To make Windows 10 S work in the entry-level category, the main issue is if Microsoft can get third-party developers to develop applications to enhance the Microsoft Store. There is the possibility that Microsoft might revive 'Project Centennial' - a project aiming to renew the desktop PC - through converting desktop apps to universal apps that may be accessed via the Windows Store. Continuum is another example of Microsoft aiming to push the continuity of applications from the traditional desktop to other devices in a PC connect era. At this moment, however, Chrome OS and its gradual integration with Google Play, is the better option in both education and cloud-centric computing.

Monday, 6 March 2017

Microsoft's version of Chrome OS

Microsoft has a tendency to be one step behind and then try to catch up. Not long ago Microsoft ran advertisements that rubbished the idea of Chromebooks. Microsoft’s response to Chromebooks may be seen in, for example, the HP Stream range i.e. to offer Windows 10 on low end hardware. However, while these laptops are functional, with some frustration with the low RAM and storage, the streamlined Chrome OS remains better suited to low-end PC hardware. I previously posted on the need, in this PC connect age, to differentiate operating systems to meet different use-case scenarios. Google understood this early on when they released their first Chromebooks in 2011, despite being ridiculed by some, at the time, for releasing a ‘glorified web browser’.

Microsoft, finally, appear to catch-on with the release of a cloud OS version of Windows. From the information provided this is a version of Windows made specifically for low-end laptops and will come with Office applications, the Microsoft Store and One Drive support built-in. The difference between Windows Mobile and this cloud version of Windows is that it will come with desktop-lite versions of these applications. I think this new operating version of Windows will be an in-between operating system comparable to Chrome OS. However, Chromebooks have developed since their first release, with access to the Google Play now being gradually rolled out. Again, Microsoft will have to catch-up – not only will they need to beef-up the Edge browser to measure-up against the Chrome Store but will also have to increase the catalogue of applications available through the Microsoft Store to at least compare, in some way, with Google Play. At the moment, many of the popular applications are absent from the Microsoft Store.

Monday, 25 January 2016

Alcatel Onetouch Pixi 3 introduces Windows 10 Mobile for tablets

Alcatel Onetouch Pixi 3, in my opinion, is one of the more interesting tablets introduced at CES 2016. It is a Windows tablet that runs, for the first time, Windows 10 Mobile. This is the same operating system that you get with Microsoft's Lumia phones and the LTE support means the Pixi 3 can also make phone calls. Windows 10 Mobile is a better platform for tablets (sizes between 7 - 9 inches), as it runs very well with mobile based processors and requires less processor power compared to Android. Further, what makes this the right direction is that Windows tablets, running the desktop operating system, tend to retail with 32GB storage, which is limited for full Windows 10; on the other hand, these restrictions do not apply to Windows 10 Mobile.

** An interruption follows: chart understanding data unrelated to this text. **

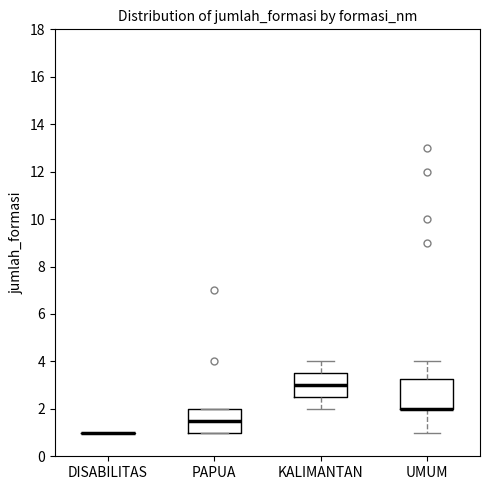

Which box is the tallest, from its lower edge to its upper edge?

UMUM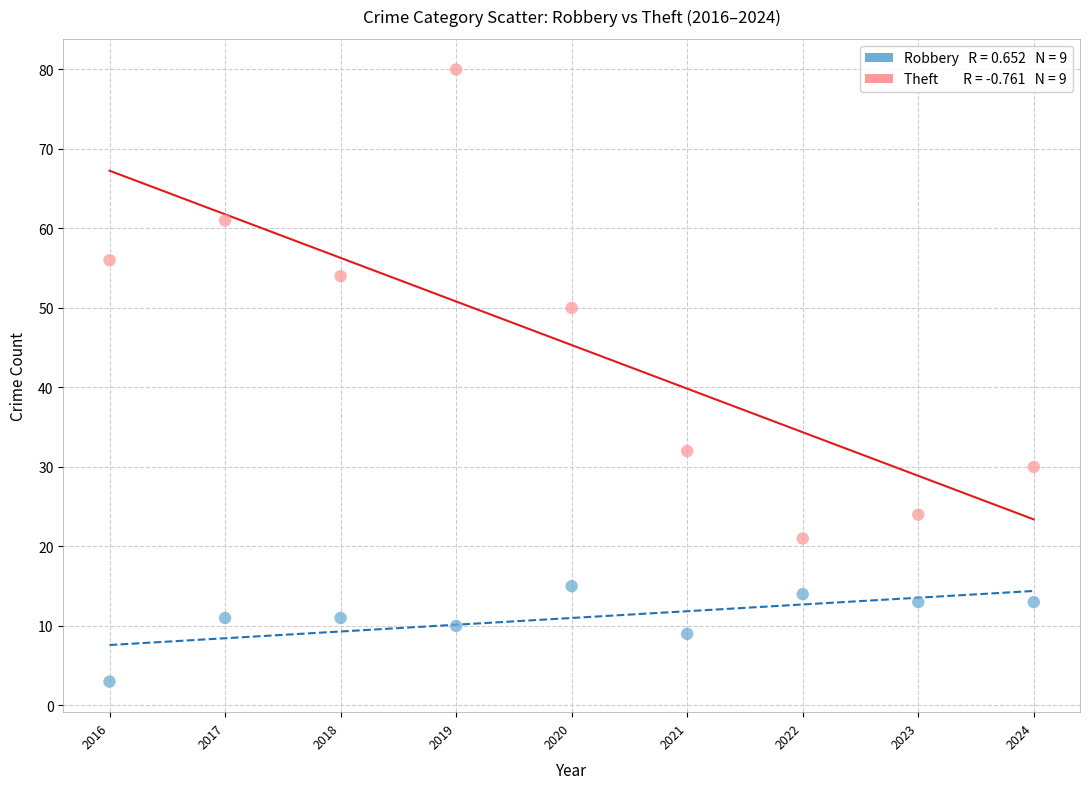

Across all data points, what is the range of Y values (max minus min)?

77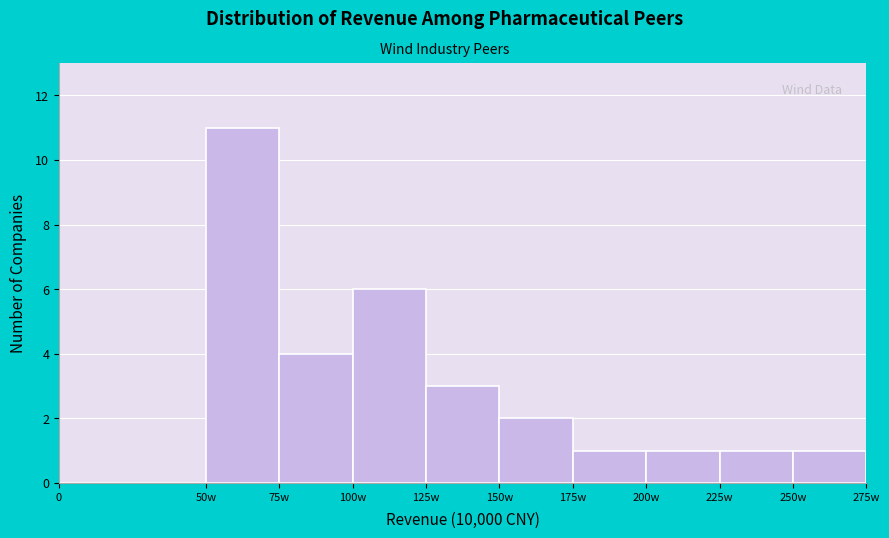

Reading left to right, transcribe all the data shown in this chart.

0=0	50w=11	75w=4	100w=6	125w=3	150w=2	175w=1	200w=1	225w=1	250w=1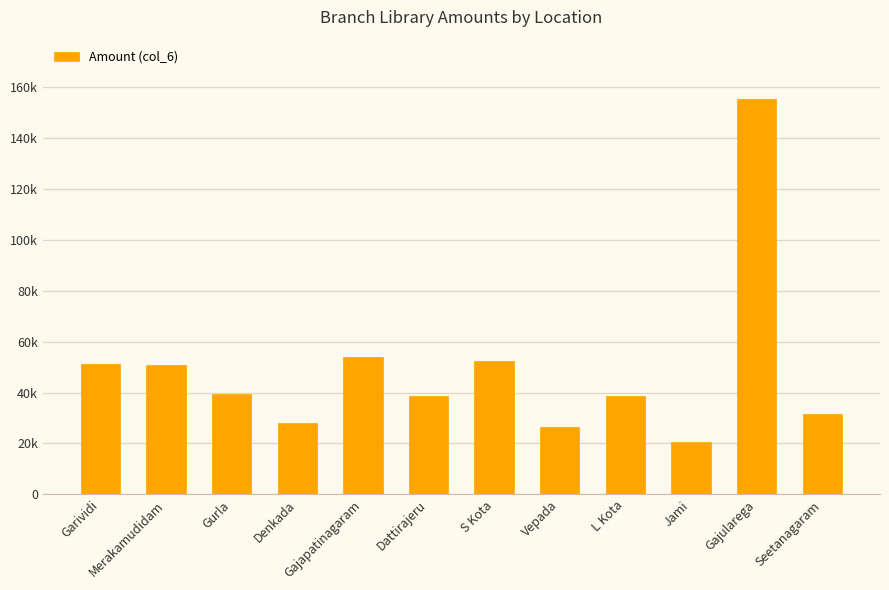

Read the value at S Kota, to the nearest 10.

52480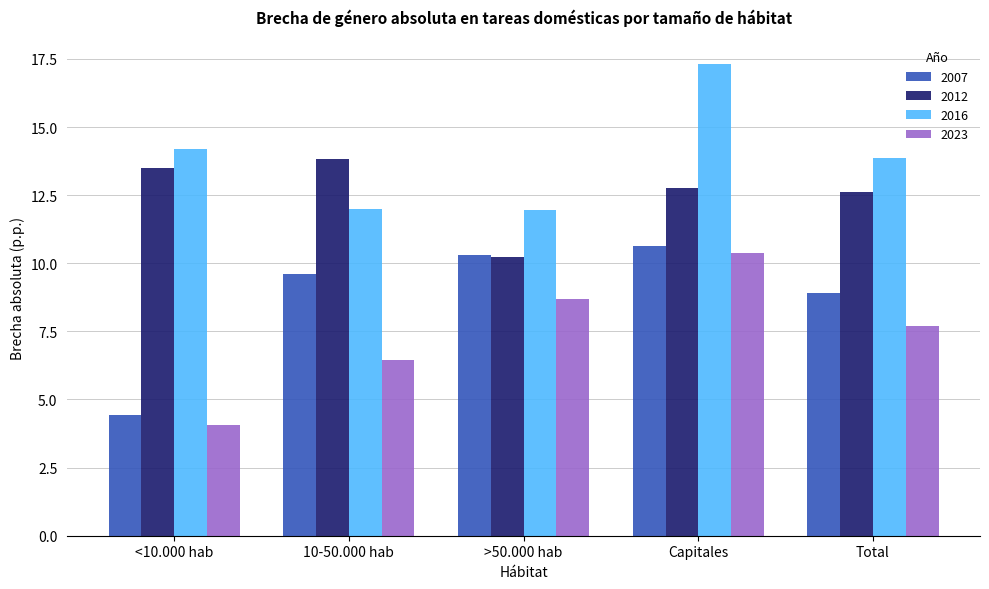

At which label does 2012 reach its peak?

10-50.000 hab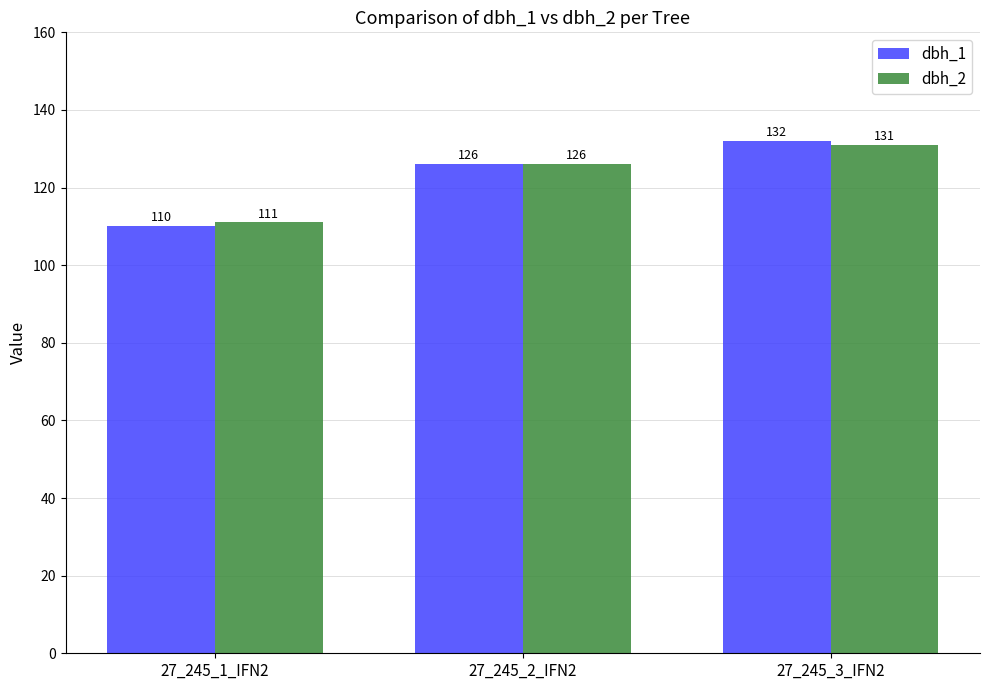

Reading left to right, what are all the values shown in this chart?

dbh_1: 27_245_1_IFN2=110	27_245_2_IFN2=126	27_245_3_IFN2=132
dbh_2: 27_245_1_IFN2=111	27_245_2_IFN2=126	27_245_3_IFN2=131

Also, the desktop no longer takes up resources and this means, as noted, far better performance with Intel based Atom based processors.

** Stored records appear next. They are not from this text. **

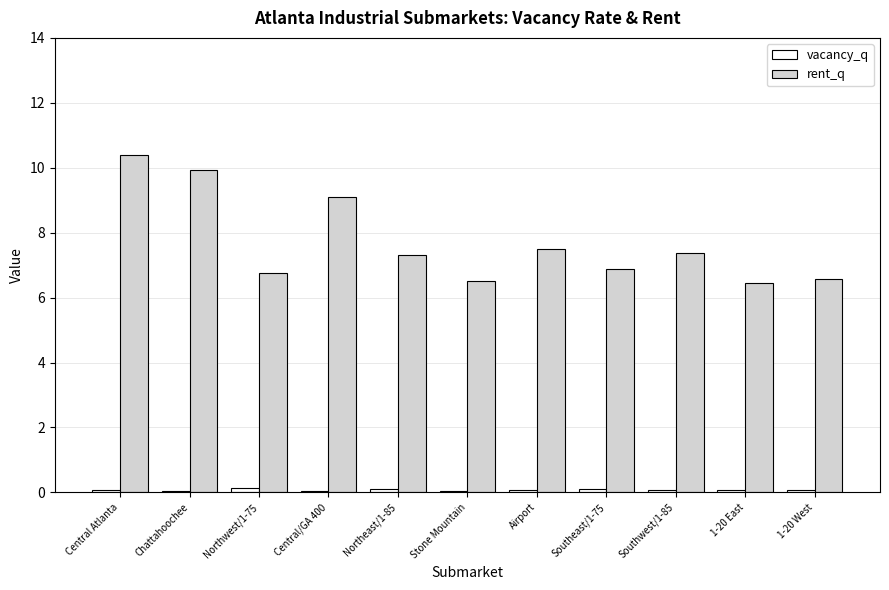

At which category does the chart reach its peak across all series?

Central Atlanta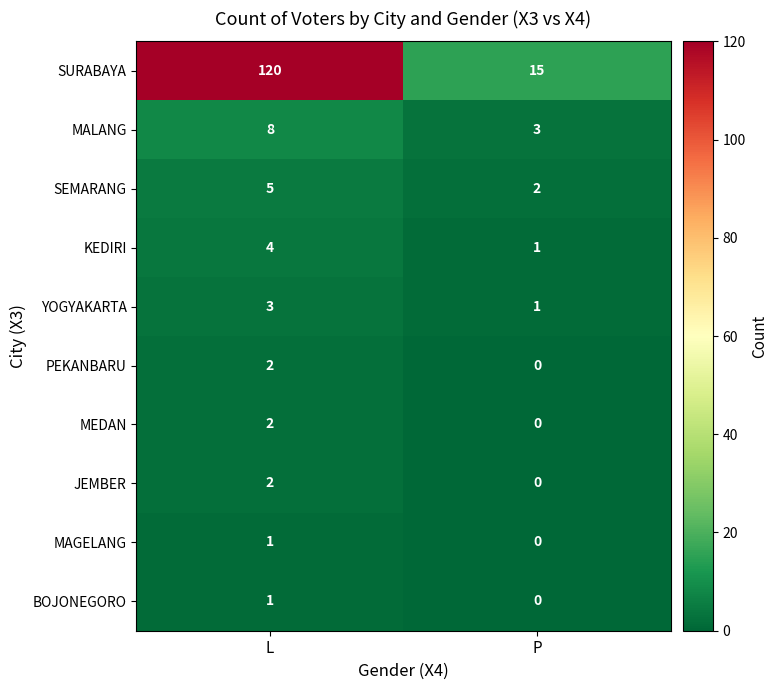

Count the number of categories in the chart.

2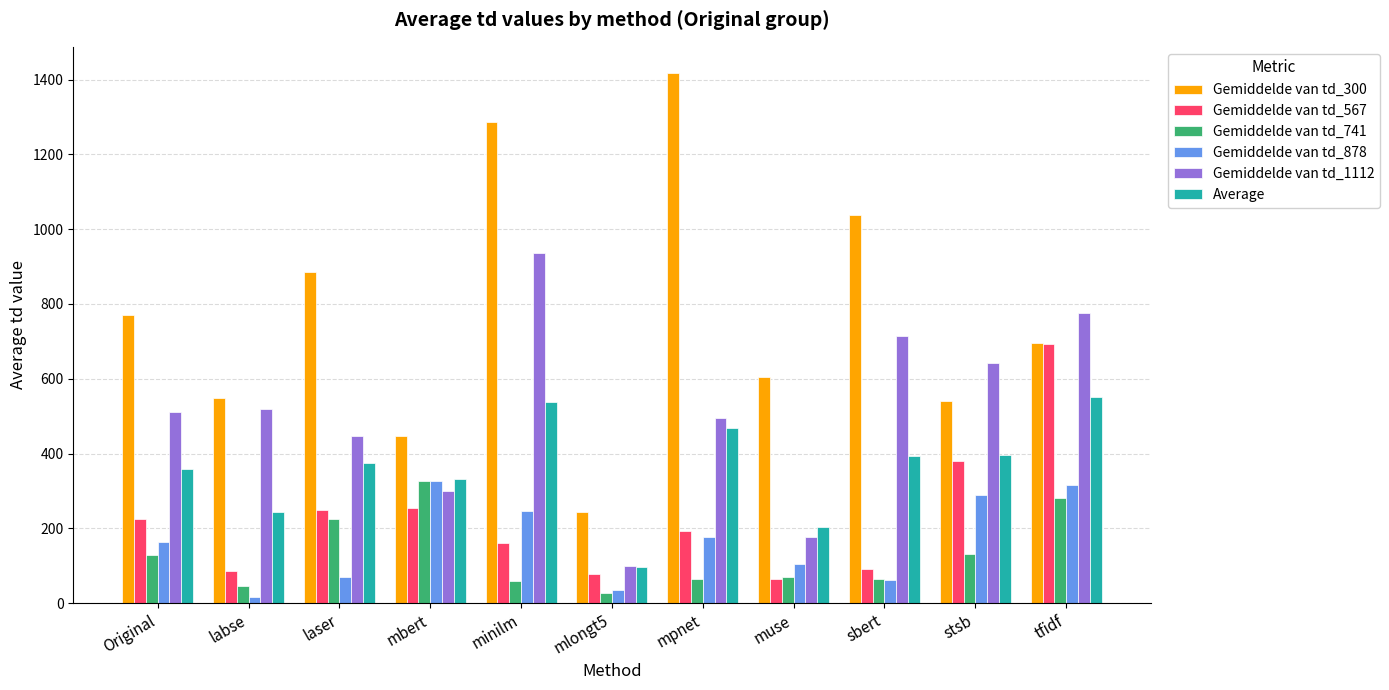

What is the sum of the Gemiddelde van td_567 values at Original and sbert?

317.2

However, there remains the problem in regards to a lack of applications, in comparison to Android or iOS, but this is also the case with the Windows Store available through the desktop version of Windows 10. Another concern would be with the translation of productivity applications, specifically Office 365, from the Windows 10 Desktop, to Windows 10 Mobile. Here the issue becomes the development of some form of continuity and differentiation of Windows 10 Mobile between smartphones and tablets, with the latter requiring more feature rich productivity applications. Even with these shortcoming, Alcatel's move to adopt Windows 10 Mobile for tablets should be the way forward if Windows 10 is to be a serious alternative to Android in the budget range of tablets.